Adequate glycemic control is important to prevent diabetic complications namely retinopathy, nephropathy, neuropathy and other end organ damage. Despite the rapidly increasing diabetic population across the entire globe,8 inadequate glycemic control still poses an enormous challenge to the healthcare delivery system,8–11 especially in the low-income and middle-income countries, thereby contributing to an increase in prevalence of diabetic complications. In 2019, The Investigation of Glycosylated Haemoglobin on Therapy in Indian diabetics study conducted in India reported over 75% of the T2DM population to have inadequate glycemic control with a glycated hemoglobin (HbA1c) level over 7%.11 However, whether this uncontrolled T2DM population is a heterogenous mix of disease subtypes still remains unknown. Heterogeneity among the uncontrolled T2DM population challenges the efficacy of a uniform treatment protocol12 13 recommended for all patients with T2DM.
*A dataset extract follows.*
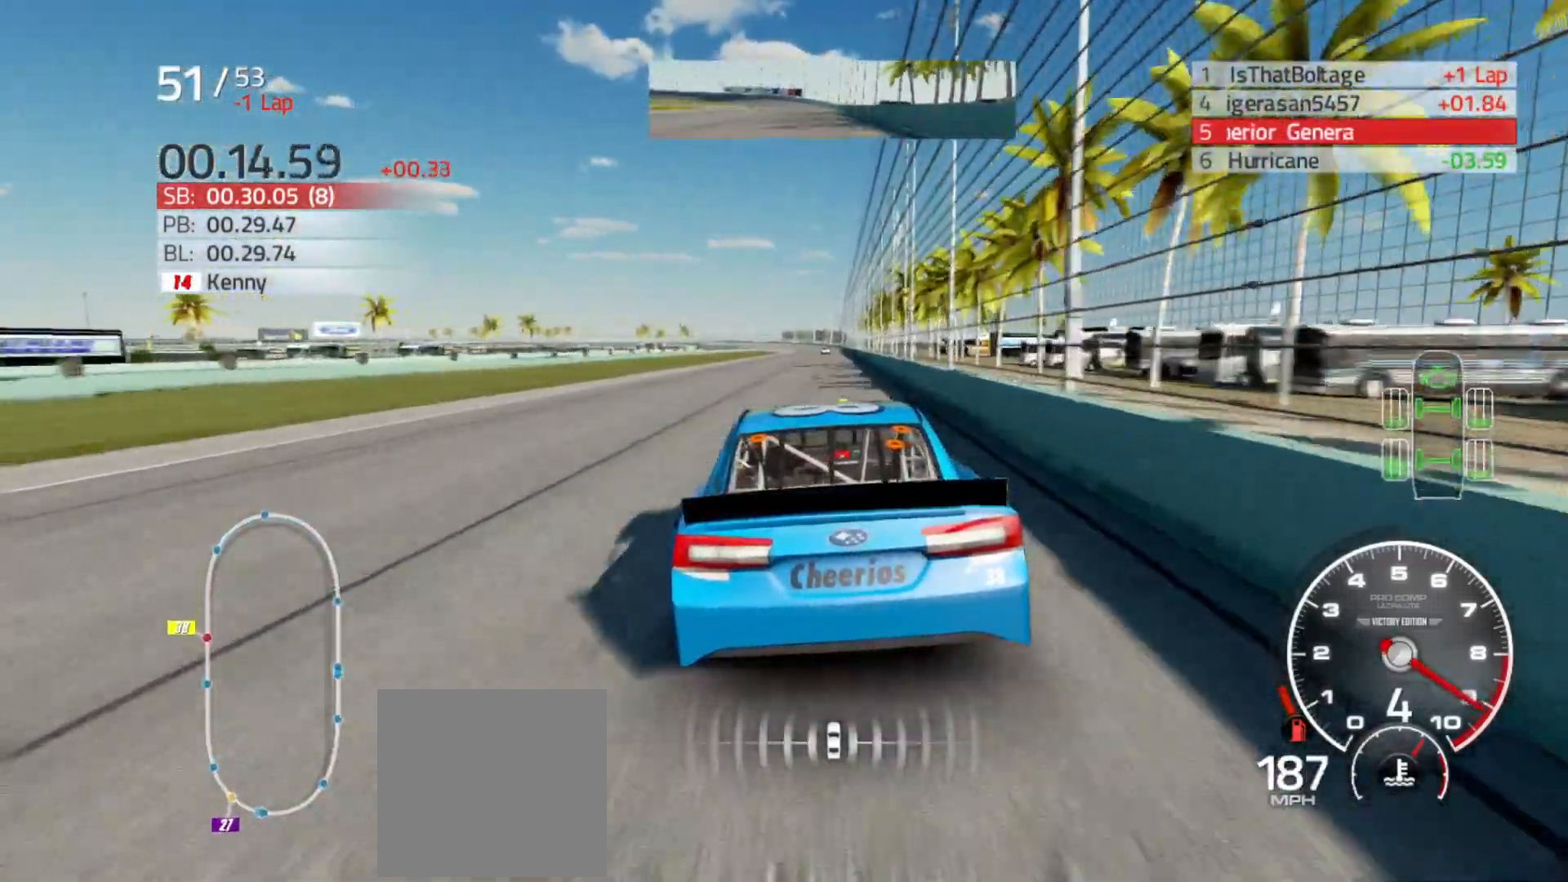
{"buttons": ["R2"], "left_stick": "center", "right_stick": "center", "events": [[33, "left_stick", "center"], [117, "left_stick", "right"], [300, "left_stick", "center"]]}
Hence, the aim of this study was to investigate whether the uncontrolled T2DM population is a heterogenous mix of disease subtypes and to further identify the pathoclinical features underlying the heterogeneity. Identification of patient subtypes among uncontrolled T2DM would result in a more customized T2DM management protocol thereby paving the way toward personalized therapy.
Research design and methods
Data source and collection
Anonymized electronic health records from March 2016 to December 2020 were collected from a community based primary health clinic located in the district of North 24 Parganas of West Bengal, India. The clinic is run as a vertical of the community-based metabolic health screening program ‘From Food to Nutrition Security’14 with a focus on rendering clinical services in non-communicable diseases including T2DM, hypertension, ischemic heart disease (IHD), dyslipidemia, etc. A detailed clinical history of each patient including present illness, history of past illness, family history, operative history, personal history, menstrual and pregnancy history, allergy history and past investigations are recorded during the first visit. Enrolled patients are then regularly followed up, and examination data (height, weight, pulse and blood pressure), investigation data (blood and imaging investigations) and management data (preventive advice and drugs with dosage) are entered into the digital database during each visit.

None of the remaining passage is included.